I'm going to try my first BBB today. The butt chuncks have been in the cure for 10 days. Going to rinse & pan fry to test for the salt level. Going to hot smoke it until 150 like Pops & his sons did. The questions I have is on the Pellicle. Now I have read up on it & understand it, but is it nessecary?


----------



## pops6927 (Mar 25, 2012)

I don't wait for it, I hang in my smokehouse and start it right up.  It will dry while it's heating and have never had a problem getting smoke onto or in to the meat.  I have hung the night before and started up in the morning when it's 40° or lower out, and didn't see a difference.  At the store we'd hang and start right up immediately, unless we hung the night before and carried over until morning to start up, but it was not a visible difference..


----------



## realtorterry (Mar 25, 2012)

Thanks Pops your the man.   
	

	
	
		
		



		
			






I actually used your brine & using your post from your sons BBB. I have three chunks.
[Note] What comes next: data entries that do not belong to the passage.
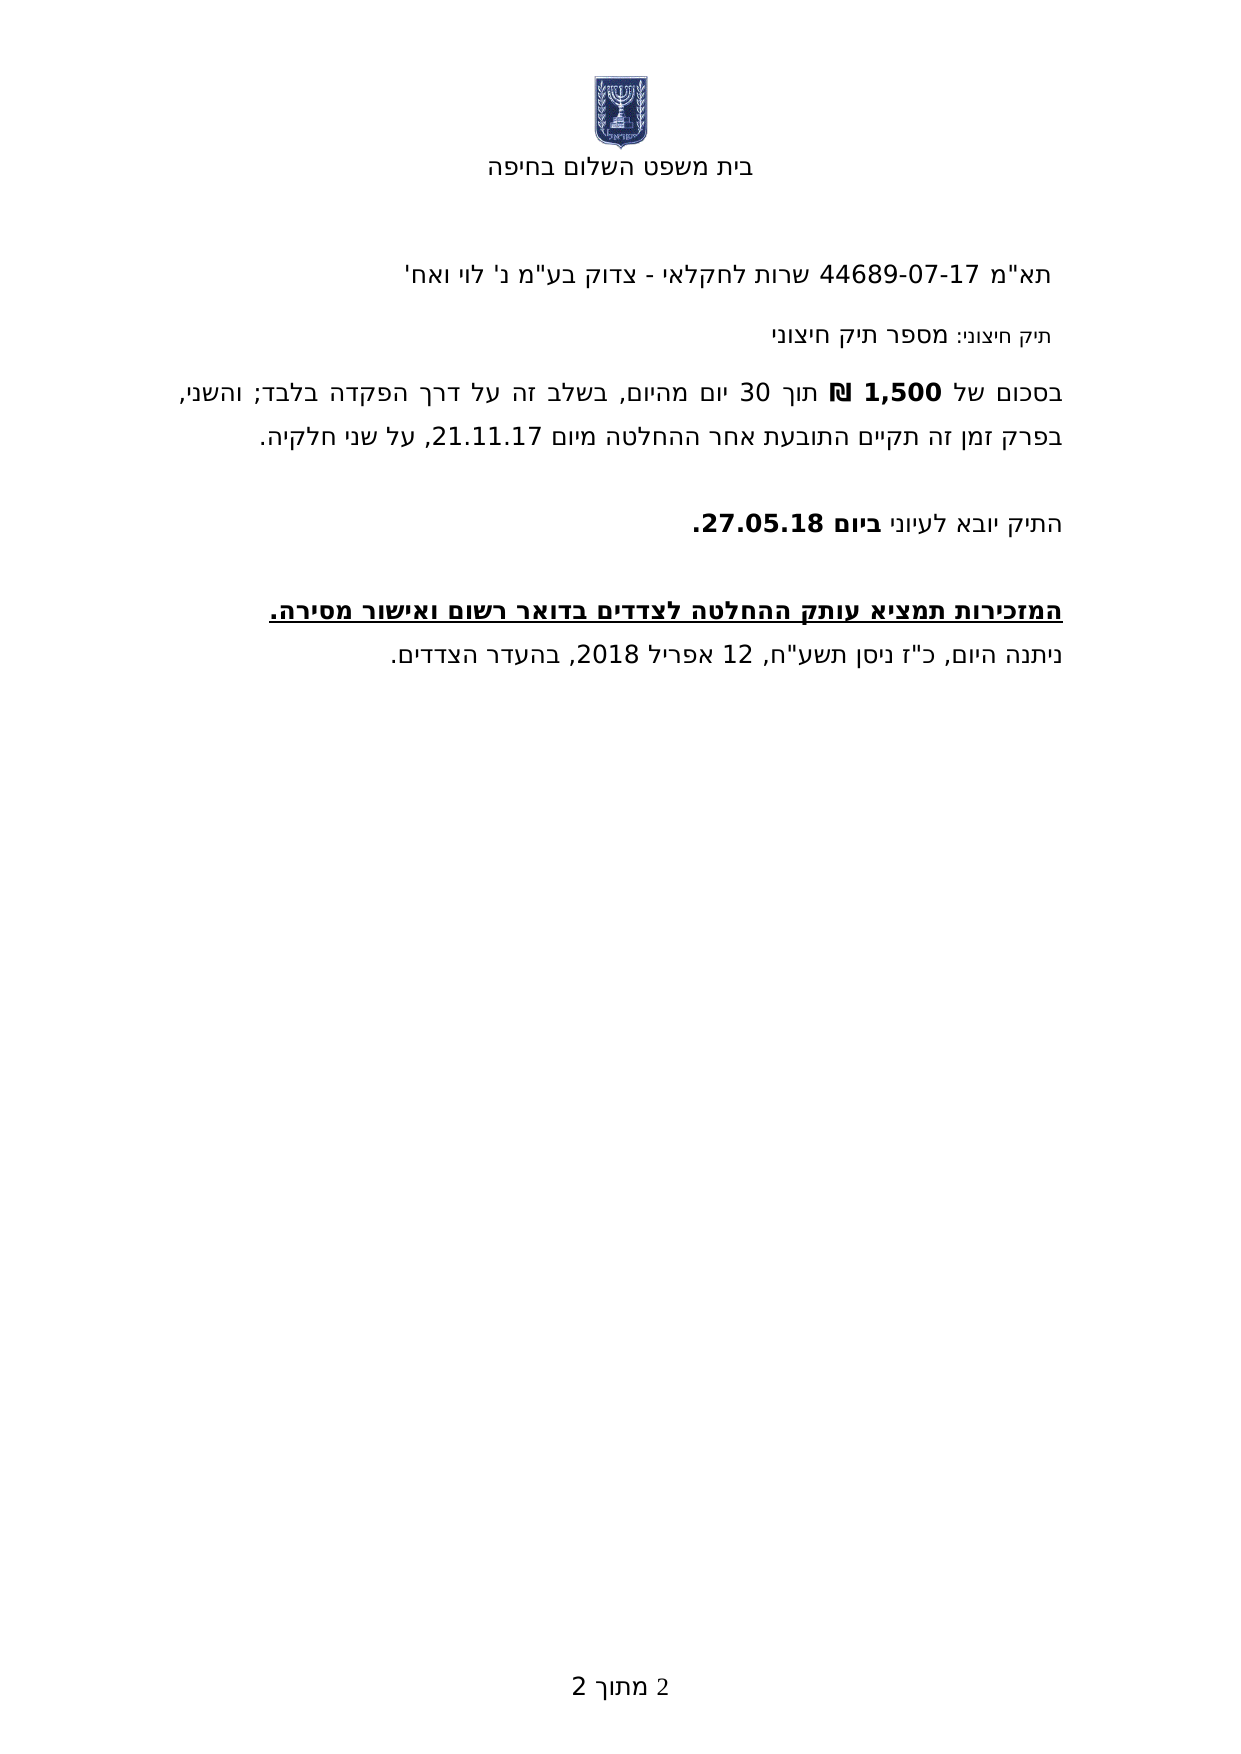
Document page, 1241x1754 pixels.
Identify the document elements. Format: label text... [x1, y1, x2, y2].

text התיק יובא לעיוני ביום 27.05.18. [177, 509, 1063, 538]
text ניתנה היום, , , בהעדר הצדדים. [177, 640, 1063, 669]
text המזכירות תמציא עותק ההחלטה לצדדים בדואר רשום ואישור מסירה. [177, 596, 1063, 625]
text משכך, מן ראוי היה לדחות את הבקשה במתכונת זו. עם זאת, מטעמים מערכתיים, מצאתי להעתר לבקשה, בכפוף לשניים: האחד, תשלום הוצאות לאוצר המדינה בסכום של 1,500 ₪ תוך 30 יום מהיום, בשלב זה על דרך הפקדה בלבד; והשני, בפרק זמן זה תקיים התובעת אחר ההחלטה מיום 21.11.17, על שני חלקיה. [177, 379, 1063, 452]
picture [589, 75, 651, 152]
I think I'm going to use pure mape sryup on one, straight CBP on the other & garlic/onion powder on the last. Im going to go fire up the smoker now!


----------



## chefrob (Mar 26, 2012)

Pops6927 said:


> I don't wait for it, I hang in my smokehouse and start it right up.  It will dry while it's heating and have never had a problem getting smoke onto or in to the meat.


 pops, i have never really waited either and i have no problem getting any smoke in the meat as well. my question is do you think it is because of our locations with the temp/RH? not what the RH is where your at but here it is bone dry so moisture never really hangs out much here.


----------



## poopypuss (Apr 30, 2012)

I'm a rookie compared to a lot of other members, I've barely done 100 lbs of bacon, but I have rushed it in the past, and taking a couple hours to let a nice pectile develop does make a significant difference...


----------



## chef jimmyj (Apr 30, 2012)

On Fish I see a difference because of the short smoke time, it's prettier with a pellicle. With Bacon when I didn't dry a bit it got a little Streaky. Tasted great but it was not as pretty as the one with a Pellicle. Anything I rub goes right in..JJ


----------